Fragmento mostrado
————————

Yolanda Díaz demoró durante un año el nacimiento de Sumar. En ese tiempo viajó y escuchó, creó grupos de trabajo programáticos con nombres prestigiosos, pero cuando al fin asistimos al parto, nació un ratón. Y el tan traído acto fundacional en Magariños careció de sorpresa, de épica, de poesía, de mensajes renovados, de emoción. Estaban los que se esperaba que estuviesen, ni uno más, y dijeron lo que se esperaba que dijesen, ni una palabra distinta. En comparación con otros actos de aquel pasado pletórico de la izquierda donde el horizonte parecía abrirse en su infinitud, este dio la impresión de moverse entre la desgana y la irrelevancia y no creo que haya pasado a la memoria sentimental de nadie. Más bien se presentó como un trámite cansino, un mitin insulso y falto de imaginación que, desde luego, no cumplió las expectativas que había generado. Hay quien culpa de ello a los que no acudieron. De ser así, esto equivale a decir que eran las ausencias las únicas que podrían haber convertido aquel acto gris en el deseado estallido de esperanza colectiva que no fue.

El mismo tono anodino tuvo la campaña electoral del 23J. Y para cualquiera tendría que ser evidente que careció del pulso necesario para contrarrestar la polarización entre los dos partidos mayoritarios. ¿Provocó Sumar algún tipo de reenganche sentimental entre los desencantados? ¿Agitó las aguas? ¿Fue capaz de introducir algún mensaje en el debate público? ¿Conmovió alguna conciencia? No lo pareció. Más bien fue una campaña desangelada e insípida, que transmitía cansancio y falta de ideas. Y si continuamos, esta insipidez lleva aderezando todas y cada una de las apariciones públicas de Sumar hasta hoy. ¿Es culpa también de los otros ausentes?

Más bien, lo que parece es que la existencia de Podemos ha funcionado en el último año como conveniente coartada para que nadie le advierta al Emperador que va desnudo. Pues es hora de decirlo: en todo ese tiempo, la izquierda ha estado completamente huérfana de referentes, y se ha llegado hasta al punto en el que la única voz que provoca algún tipo de emoción ha sido la de Pedro Sánchez, que ya tiene cuajo la cosa. El presidente ha sido el único que ha sido capaz de ofrecer a la ciudadanía progresista una cierta idea, un horizonte esperanzador, una bandera de lucha. Fuera de él: el desierto. ¿Causa leer esto tristeza? Debería causar sonrojo.

————————

Consigna A
Cuenta en las filas de abajo cuántas líneas contienen la cadena "kern", distinguiendo mayúsculas de minúsculas, e indica solo el número.

————————

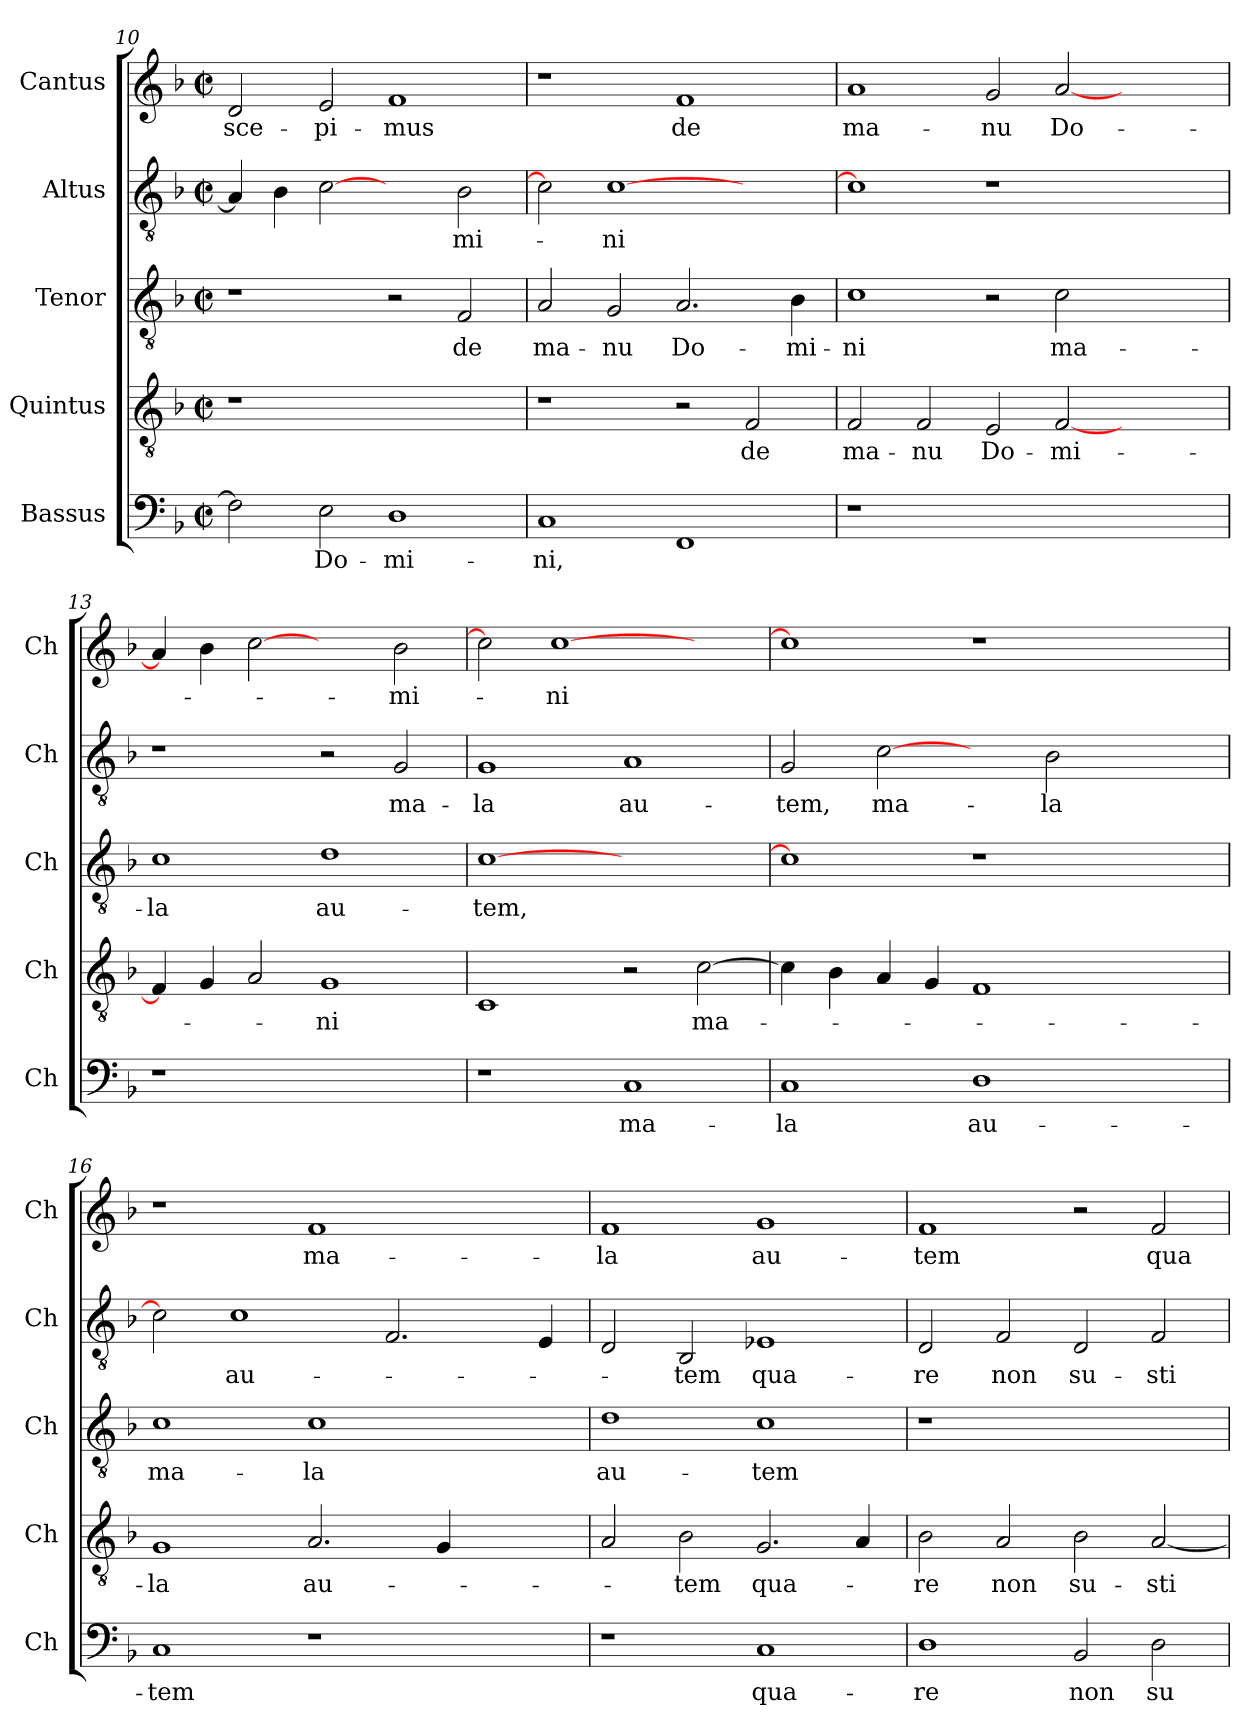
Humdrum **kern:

**kern	**text	**kern	**text	**kern	**text	**kern	**text	**kern	**text
*part5	*part5	*part4	*part4	*part3	*part3	*part2	*part2	*part1	*part1
*staff5	*staff5	*staff4	*staff4	*staff3	*staff3	*staff2	*staff2	*staff1	*staff1
*I"Bassus	*	*I"Quintus	*	*I"Tenor	*	*I"Altus	*	*I"Cantus	*
*I'Ch	*	*I'Ch	*	*I'Ch	*	*I'Ch	*	*I'Ch	*
!!LO:LB:g=z
*clefF4	*	*clefGv2	*	*clefGv2	*	*clefGv2	*	*clefG2	*
*k[b-]	*	*k[b-]	*	*k[b-]	*	*k[b-]	*	*k[b-]	*
*F:	*	*F:	*	*F:	*	*F:	*	*F:	*
*M2/2	*	*M2/2	*	*M2/2	*	*M2/2	*	*M2/2	*
*met(c|)	*	*met(c|)	*	*met(c|)	*	*met(c|)	*	*met(c|)	*
=10	=10	=10	=10	=10	=10	=10	=10	=10	=10
2F\]	.	1r	.	1r	.	4A/]	.	2d/	-sce-
.	.	.	.	.	.	4B-\	.	.	.
2E\	Do-	.	.	.	.	[2c	.	2e/	-pi-
1D	-mi-	1ryy	.	2r	.	2ryy	.	1f	-mus
.	.	.	.	2F/	de	2B-\	-mi-	.	.
=11	=11	=11	=11	=11	=11	=11	=11	=11	=11
1C	-ni,	1r	.	2A/	ma-	2c]	.	1r	.
.	.	.	.	2G/	-nu	[1c	-ni	.	.
1FF	.	2r	.	2.A/	Do-	.	.	1f	de
.	.	2F/	de	.	.	2ryy	.	.	.
.	.	.	.	4B-\	-mi-	.	.	.	.
=12	=12	=12	=12	=12	=12	=12	=12	=12	=12
1r	.	2F/	ma-	1c	-ni	1c]	.	1a	ma-
.	.	2F/	-nu	.	.	.	.	.	.
1ryy	.	2E/	Do-	2r	.	1r	.	2g/	-nu
.	.	[2F/	-mi-	2c\	ma-	.	.	[2a/	Do-
1ryy	.	1ryy	.	1ryy	.	1ryy	.	1ryy	.
=13	=13	=13	=13	=13	=13	=13	=13	=13	=13
1r	.	4F/]	.	1c	-la	1r	.	4a/]	.
.	.	4G/	.	.	.	.	.	4b-\	.
.	.	2A/	.	.	.	.	.	[2cc	.
1ryy	.	1G	-ni	1d	au-	2r	.	2ryy	.
.	.	.	.	.	.	2G/	ma-	2b-\	-mi-
=14	=14	=14	=14	=14	=14	=14	=14	=14	=14
1r	.	1C	.	[1c	-tem,	1G	-la	2cc]	.
.	.	.	.	.	.	.	.	[1cc	-ni
1C	ma-	2r	.	1ryy	.	1A	au-	.	.
.	.	[2c\	ma-	.	.	.	.	2ryy	.
=15	=15	=15	=15	=15	=15	=15	=15	=15	=15
1C	-la	4c\]	.	1c]	.	2G/	-tem,	1cc]	.
.	.	4B-\	.	.	.	.	.	.	.
.	.	4A/	.	.	.	[2c	ma-	.	.
.	.	4G/	.	.	.	.	.	.	.
1D	au-	1F	.	1r	.	2ryy	.	1r	.
.	.	.	.	.	.	2B-\	-la	.	.
1ryy	.	1ryy	.	1ryy	.	1ryy	.	1ryy	.
=16	=16	=16	=16	=16	=16	=16	=16	=16	=16
1C	-tem	1G	-la	1c	ma-	2c]	.	1r	.
.	.	.	.	.	.	1c	au-	.	.
1r	.	2.A/	au-	1c	-la	.	.	1f	ma-
.	.	.	.	.	.	2.F/	.	.	.
.	.	4G/	.	.	.	.	.	.	.
2ryy	.	2ryy	.	2ryy	.	.	.	2ryy	.
.	.	.	.	.	.	4E/	.	.	.
=17	=17	=17	=17	=17	=17	=17	=17	=17	=17
1r	.	2A/	.	1d	au-	2D/	.	1f	-la
.	.	2B-\	-tem	.	.	2BB-/	-tem	.	.
1C	qua-	2.G/	qua-	1c	-tem	1E-X	qua-	1g	au-
.	.	4A/	.	.	.	.	.	.	.
=18	=18	=18	=18	=18	=18	=18	=18	=18	=18
1D	-re	2B-\	-re	1r	.	2D/	-re	1f	-tem
.	.	2A/	non	.	.	2F/	non	.	.
2BB-/	non	2B-\	su-	1ryy	.	2D/	su-	2r	.
2D\	su-	[2A/	-sti-	.	.	2F/	-sti-	2f/	qua-
=	=	=	=	=	=	=	=	=	=
*-	*-	*-	*-	*-	*-	*-	*-	*-	*-
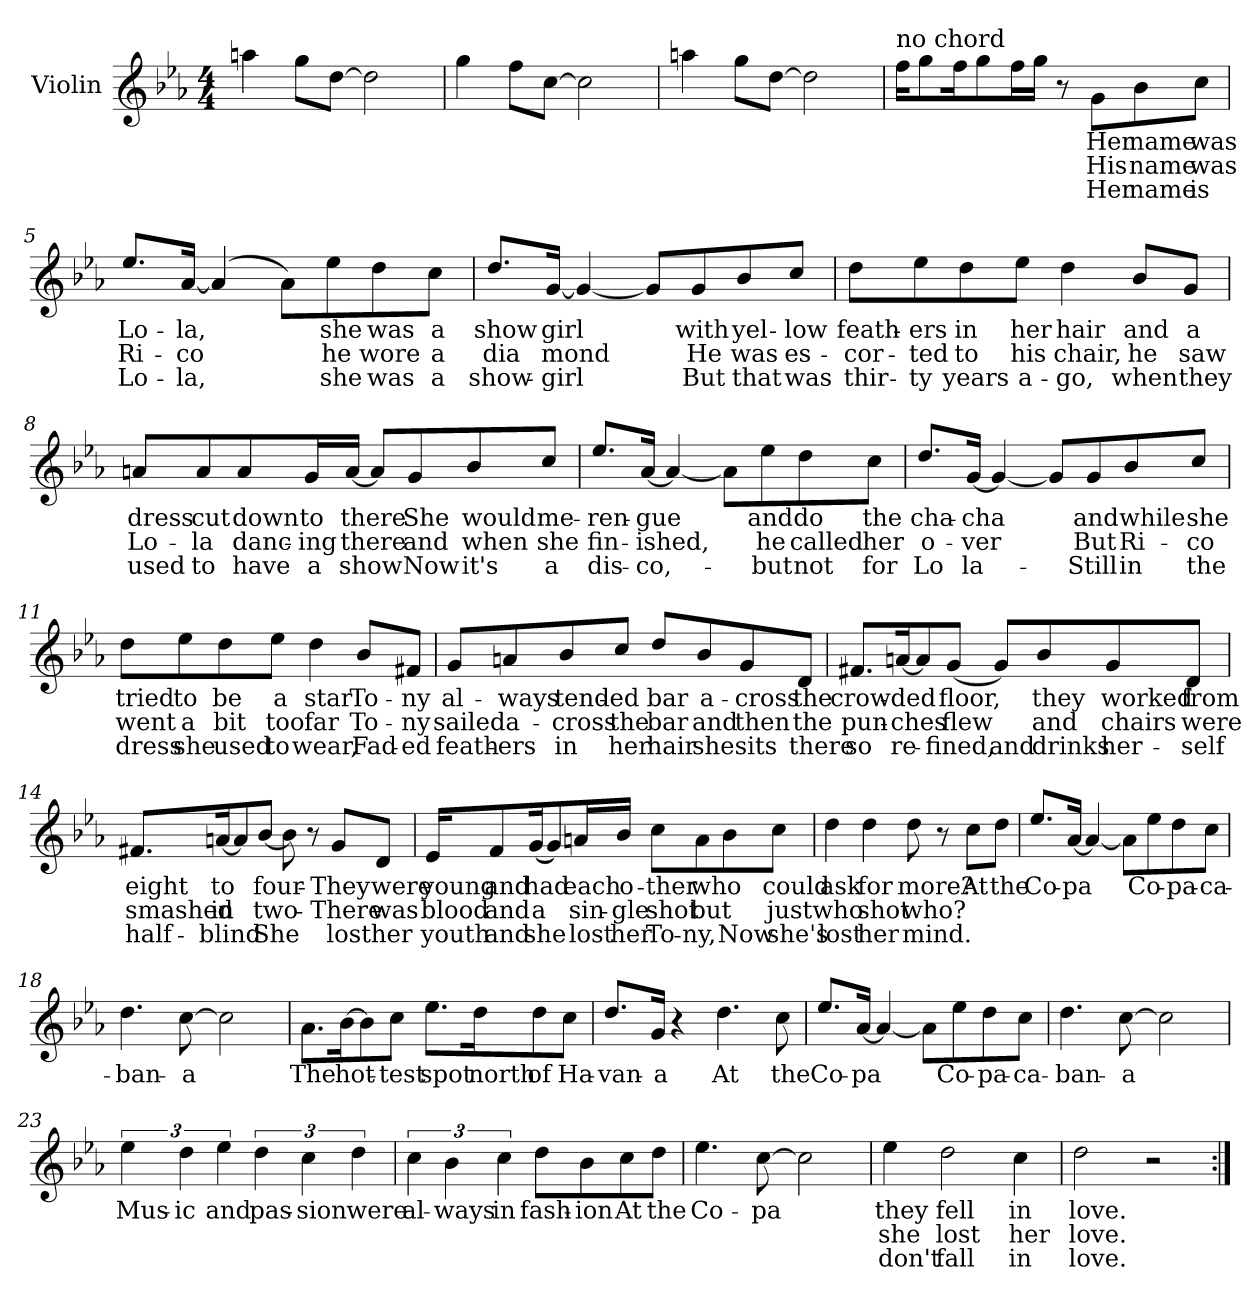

————————

Consigna B
Prosigue el texto de opinión sobre Sumar y la izquierda a partir de su última oración.

Resultado del ejercicio A
2

Resultado del ejercicio B
Sin embargo, la responsabilidad de la mediocridad rampante en el mensaje del ecosistema de izquierdas no se puede circunscribir solo a los representantes políticos en liza sino que debe ampliarse también a sus apoyos mediáticos. Y es que, no parece que la presumible intelligentsia del país se esté precisamente cubriendo de gloria. Más bien todo lo contrario y hasta duele ver a personas que ayer admirábamos por su sagacidad, enfangadas en una cruzada de insultos, insidias y yatelodijismo veinticuatro horas al día, siete días a la semana. Y esto no es una hipérbole, sino una constatación realista de un volumen de violencia verbal tan desmesurado que sepulta cualquier otra aportación notable que estas personas pudieran hacer sobre otros temas, si es que hacen alguna, que a mí se me escapa.

Al contrario, lo que se muestra con nitidez es que el enfrentamiento entre podemitas y sumaritas sirve a ambas milicias para hacer pasar por “pensamiento” o “compromiso” lo que no es más que una algarabía de chistecillos e insultos soeces repetidos machaconamente en infinitas variantes hasta la saciedad. Chascarrillos que alimentan esa insaciable maquinaria de la red X que necesita de este combustible pringoso para producir en su nicho cerrado unos segundos de efímero protagonismo.

Los enemigos se fabrican deliberada y artificiosamente: basta con que cualquier individuo anónimo escriba una insensatez, para que algún prestigioso opinador influyente del bando contrario corra raudo a exhibirla y afearla proporcionando así al maleducado sus dos segundos de fama. Mientras, con impostada indignación, clama: “¡Veis!,¡veis!, ¡así son todos!”. El mismo fenómeno de exageración hiperbólica se produce cuando se magnifican las opiniones vertidas en podcasts u otros medios muy minoritarios.

La pregunta es obligada: ¿por qué alguien iba a tomarse tantas molestias para difundir desde su propia tribuna los odiosos mensajes de sus enemigos?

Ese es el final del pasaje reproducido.